Mining Interesting Sequential Patterns In a Single or Multiple Sequences Using the QCSP Algorithm (SPMF documentation)

This example explains how to run the QCSP algorithm using the SPMF open-source data mining library.

How to run this example?

If you are using the graphical interface, (1) choose the "QCSP" algorithm, (2) select the input file "moby_fragment.seq" (a single sequence or multiple sequences seperated by -2), (3) set the output file name (e.g. "output.txt"), (4) set Minsup = 3 (absolute support of a single item), (5) set Alpha = 3 (count cohesive patterns if duration is less than |X|*alpha), (6) set Maximum pattern length = 4, (7) set Top-k patterns = 25 (return k most cohesive patterns), (8) set the label file as "moby_fragment.lab" and (9) click "Run algorithm".
Note that the algorithm can run without the label file if none is available.
If you want to execute this example from the command line, then execute this command:
java -jar spmf.jar run QCSP moby_fragment.dat output.txt 3 3 4 25 moby_fragment.lab in a folder containing spmf.jar and the example input file moby_fragment.dat and moby_fragment.lab.
If you are using the source code version of SPMF, launch the file "MainTestQCSP_saveToMemory.java" in the package ca.pfv.spmf.test, or "MainTestQCSP_saveToFile.java"

What is QCSP?

The QCSP algorithm finds the top-k most quantile-based cohesive sequential patterns. Quantile-based cohesion is defined as ratio between the number of pattern occurrences that are near, versus all occurrences. That is we compute all minimal windows having length <= pattern-length * alpha. In this way, the set of patterns found by QCSP are much more meaningful compared the the set of frequent patterns.

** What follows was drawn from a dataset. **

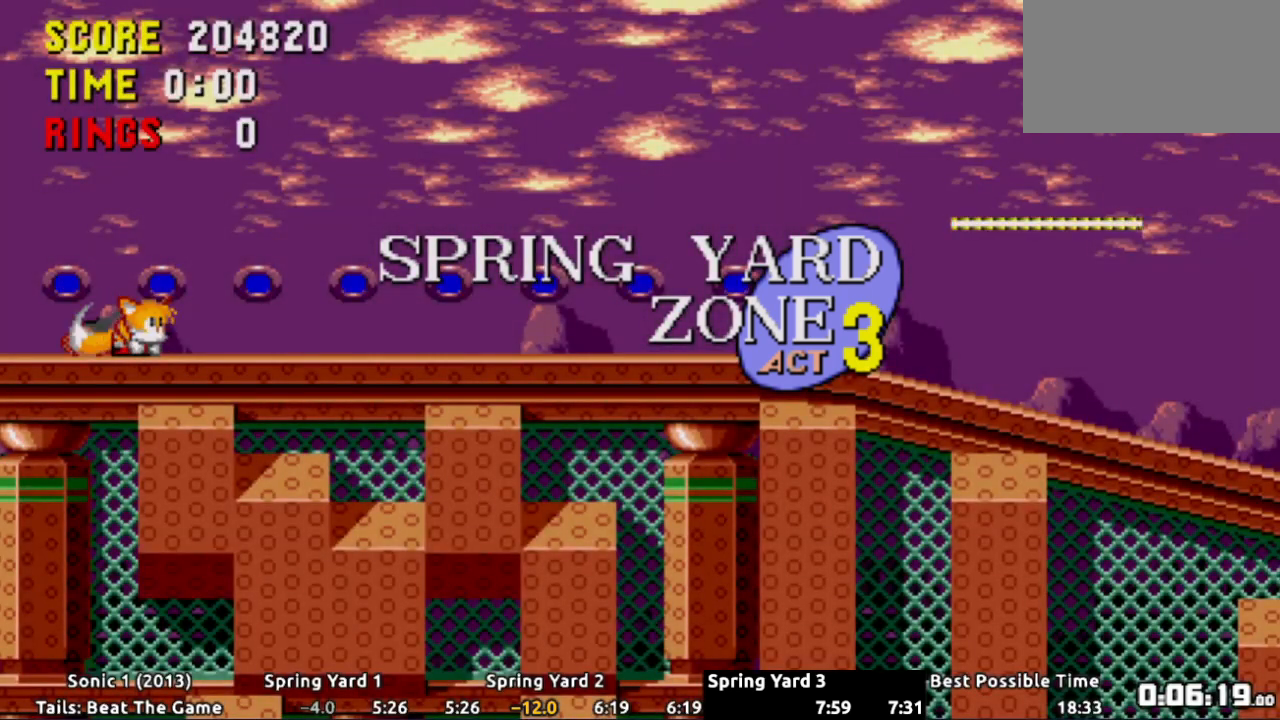
{"buttons": ["A", "DPAD_DOWN"], "events": [[117, "A", "down"], [117, "X", "down"], [167, "X", "up"], [217, "X", "down"], [267, "X", "up"], [300, "X", "down"], [333, "A", "up"], [350, "X", "up"], [383, "A", "down"], [400, "X", "down"], [434, "A", "up"], [467, "X", "up"], [484, "A", "down"]]}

In contrast to cohesive itemsets, quantile-based cohesion is also more robust in the presence of outliers or noise. In our paper we compare QCSP with comparable methods such as GoKrimp and Skopus. An important property of QCSP is that it find less frequent, but very cohesive patterns, other methods fail to find.

Another import advantage is that QCSP can find sequential patterns with repeating items and can take both multiple sequence and a single sequence as input. In the latter case, QCSP finds minimal windows in the original sequence, without the need to create a sequential database using a sliding window.

The QCSP algorithm was first published in the SIAM Data Mining conference in 2018.

What is the input of QCSP?

The input is a sequence database and a (optional) label file similar to GoKrimp.

A sequence database is a set of sequences where each sequence is an ordered list of items. The current version of QCSP does not work for a sequence of itemsets but the file input format is consistent with the standard file input format of the SPMF package.

The input file format is a text file where each line represents a sequence. Each item from a sequence is a positive integer (> 0) and it is separated by the value "-1". The value "-2" indicates the end of a sequence (it appears at the end of each line). For example, the input file may contain the following two lines (two sequences).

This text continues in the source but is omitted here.